Urban Tales

Mark Booch

Ein Portrait über den Besitzer des Hamburger Cafés „Erste Liebe Bar”.

Mark Booch hatte keine Lust auf eine typische Eckkneipe in einer Kleinstadt, daher entschied er sich für ein stylisches und minimalistisches Café mit dem Namen „Erste Liebe Bar“ in Hamburg. Seinen Siegfried erhielt er als einer der ersten Kunden, noch bevor jemals ein Schindelhauer-Rad in einem Laden stand. Als begeisterter Dortmund-Fan zeigt er, dass sich guter (Design-)Geschmack und Fußball nicht ausschließen müssen.

Kein Bock auf Masse

Ich und meine tolle Frau Sabrina besitzen die „Erste Liebe Bar“ in Hamburg. Wir haben keine Kinder, denn die Bar ist unser Baby. Es ist ein Fulltimejob. Bis Corona kam, hatten wir 7 Tage die Woche die Bude von morgens bis abends voll. Dann noch 2–3 Veranstaltungen, bis wir die Reißleine gezogen und 3 Monate Urlaub gemacht haben. Das Lokal wurde in dieser Zeit von uns umgebaut. 2020 konnten wir wieder anfangen. Dann aber kam Corona. Viel gearbeitet im eigentlichen Sinne haben wir während der Corona Zeit also nicht. Ich besitze die Bar jetzt seit 15 Jahren. Zum Glück konnten wir uns hier behaupten und mussten nicht umziehen. Jetzt war es aber mal Zeit, die Bar umzubauen. Vorher hatten wir viel Beton und viel Eiche. Vor 15 Jahren war der skandinavische Look sehr angesagt: Beton, Holz, Glas. So etwas gab es damals nicht. Aber das hatte sich geändert. Und die Hemmschwelle für ganz viele Touristen, die reinkommen, war nicht mehr da. Es wurde immer mehr Masse und ich hatte kein Bock auf die Masse. Dieser Bezug zu unseren Stammgästen ging verloren. Es wurde zwar immer mehr Umsatz, aber der Spaß wurde immer weniger. So haben wir uns irgendwann gesagt, dass wir etwas ändern müssen. Das Konzept und der Laden wurden komplett neu gestaltet.

-*-

**AUFGABE A**
Prüfe, ob die Aussagen (i) bis (iii) mit dem Text über Mark Booch übereinstimmen. Antworte jeweils mit Ja oder Nein und zitiere die entscheidenden Worte des Textes wörtlich.
(i) Mark Booch besitzt die Bar seit 15 Jahren.
(ii) Mark Booch und Sabrina haben Kinder.
(iii) Während der drei Monate Urlaub blieb das Lokal unverändert.
**AUFGABE B**
Beantworte anhand des Textes über Mark Booch die folgenden Fragen.
(i) Von welchem Fußballverein ist Mark Booch Fan?
(ii) Wie lange machten die Besitzer Urlaub?
(iii) Welche Materialien gehörten laut Text zum skandinavischen Look?
**AUFGABE C**
Führe den Text über Mark Booch nach seinem letzten Satz fort.

**BEREITGESTELLTES MATERIAL**

-*-

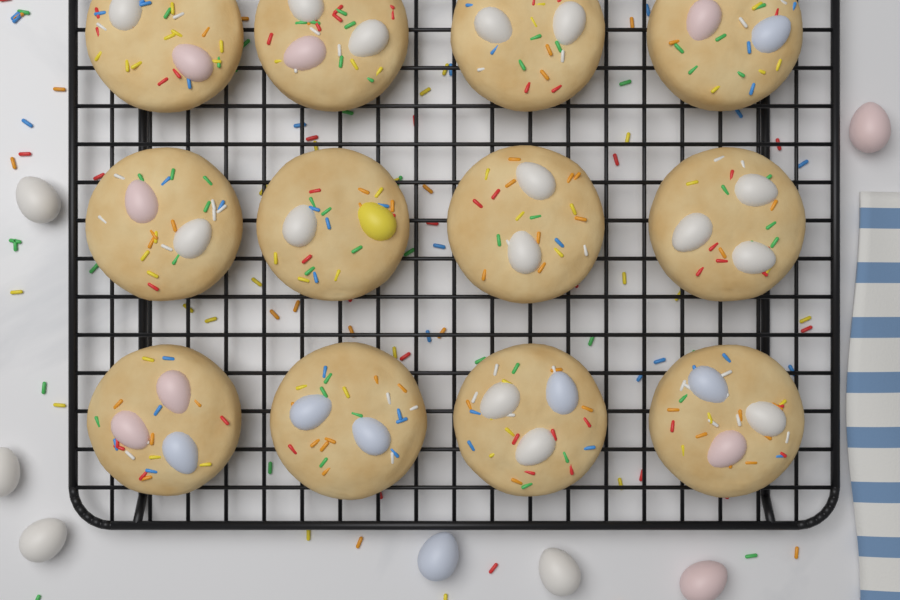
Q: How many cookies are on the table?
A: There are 12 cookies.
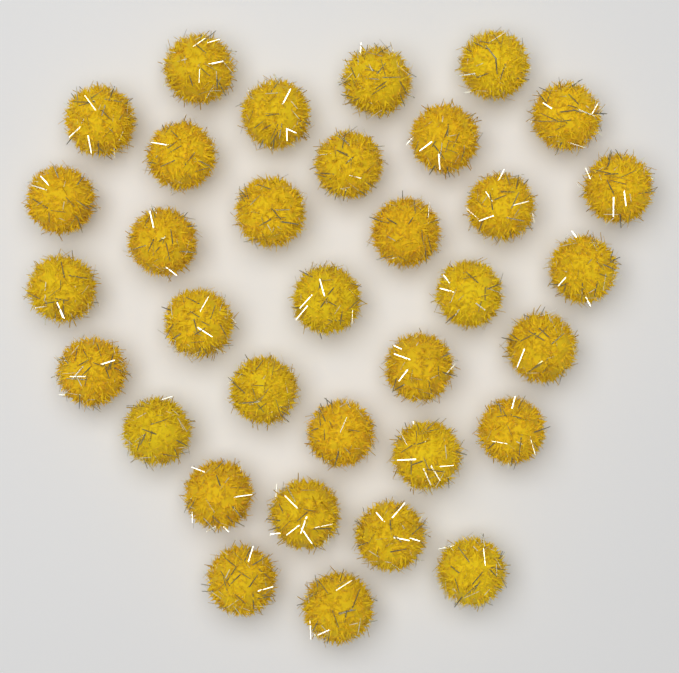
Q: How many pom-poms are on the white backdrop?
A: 34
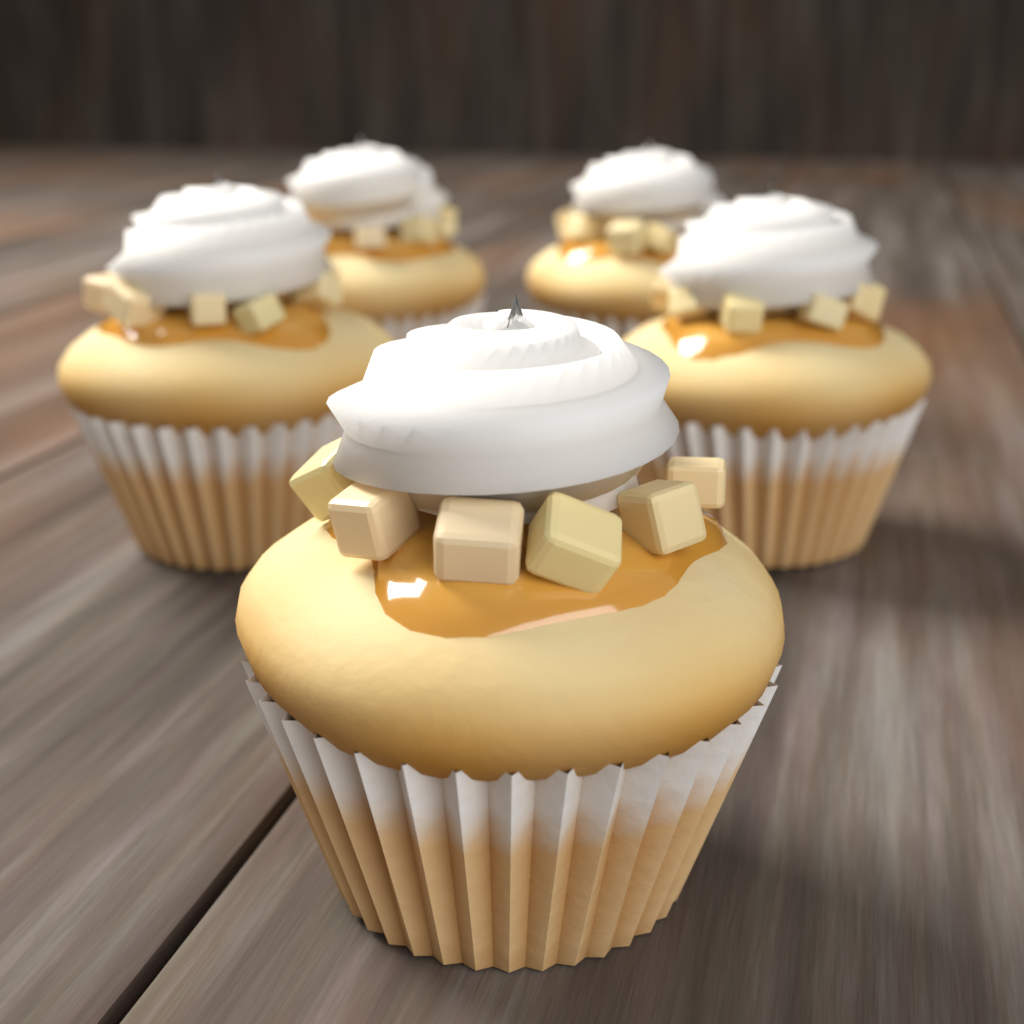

-*-

**SCHRIFTLICHE ANTWORT A**
(i) Ja: „Ich besitze die Bar jetzt seit 15 Jahren.“
(ii) Nein: „Wir haben keine Kinder, denn die Bar ist unser Baby.“
(iii) Nein: „Das Lokal wurde in dieser Zeit von uns umgebaut.“

**SCHRIFTLICHE ANTWORT B**
(i) Dortmund
(ii) 3 Monate
(iii) Beton, Holz und Glas

**SCHRIFTLICHE ANTWORT C**
Top-Qualität mit Sneaker und Jogginghose

In der Gastronomie gibt es für mich nur Top-Qualität. Und zwar in jedem Bereich. Du brauchst eine Hammer-Location mit einer Bomben-Einrichtung. Man sollte die besten Maschinen und die besten Lebensmittel benutzen. Das ist meine Meinung und am besten bist du auch noch mega freundlich zu deinen Gästen. Man muss nicht alles machen, was sie von einem verlangen, aber mir ist es wichtig, einfach den Leuten „Hallo“ zu sagen, wenn sie reinkommen.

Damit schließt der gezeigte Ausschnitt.